EXERCISE DETAILS -
Lay out the lines of the records below as a JSON list of strings, one string per line, with blank lines and the picture markers omitted.

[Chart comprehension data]

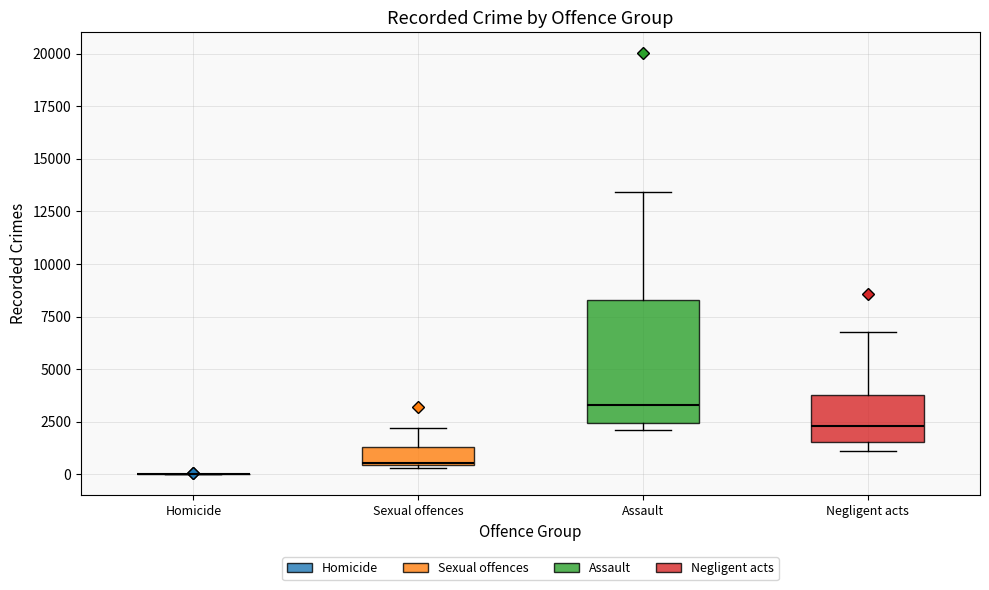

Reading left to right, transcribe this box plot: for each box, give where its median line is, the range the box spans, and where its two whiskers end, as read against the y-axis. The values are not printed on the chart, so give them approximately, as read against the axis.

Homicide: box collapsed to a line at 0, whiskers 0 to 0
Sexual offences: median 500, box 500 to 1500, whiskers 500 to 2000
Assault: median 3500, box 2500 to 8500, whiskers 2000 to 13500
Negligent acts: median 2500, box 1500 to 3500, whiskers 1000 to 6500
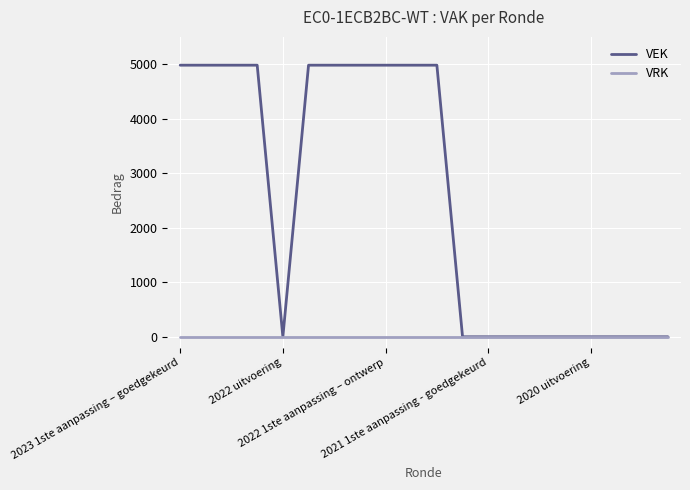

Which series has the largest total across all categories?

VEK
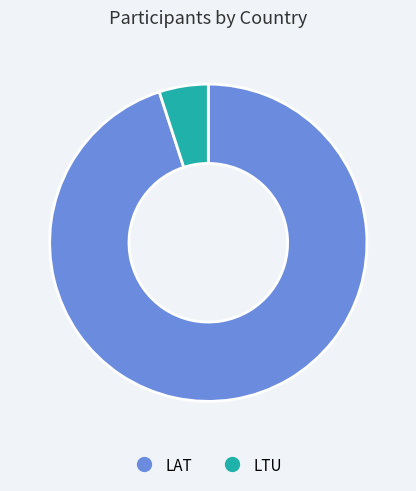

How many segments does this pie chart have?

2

SOLUTION FOR THIS PROBLEM -
[
  "Reading left to right, transcribe this box plot: for each box, give where its median line is, the range the box spans, and where its two whiskers end, as read against the y-axis. The values are not printed on the chart, so give them approximately, as read against the axis.",
  "Homicide: box collapsed to a line at 0, whiskers 0 to 0",
  "Sexual offences: median 500, box 500 to 1500, whiskers 500 to 2000",
  "Assault: median 3500, box 2500 to 8500, whiskers 2000 to 13500",
  "Negligent acts: median 2500, box 1500 to 3500, whiskers 1000 to 6500",
  "Which series has the largest total across all categories?",
  "VEK",
  "How many segments does this pie chart have?",
  "2"
]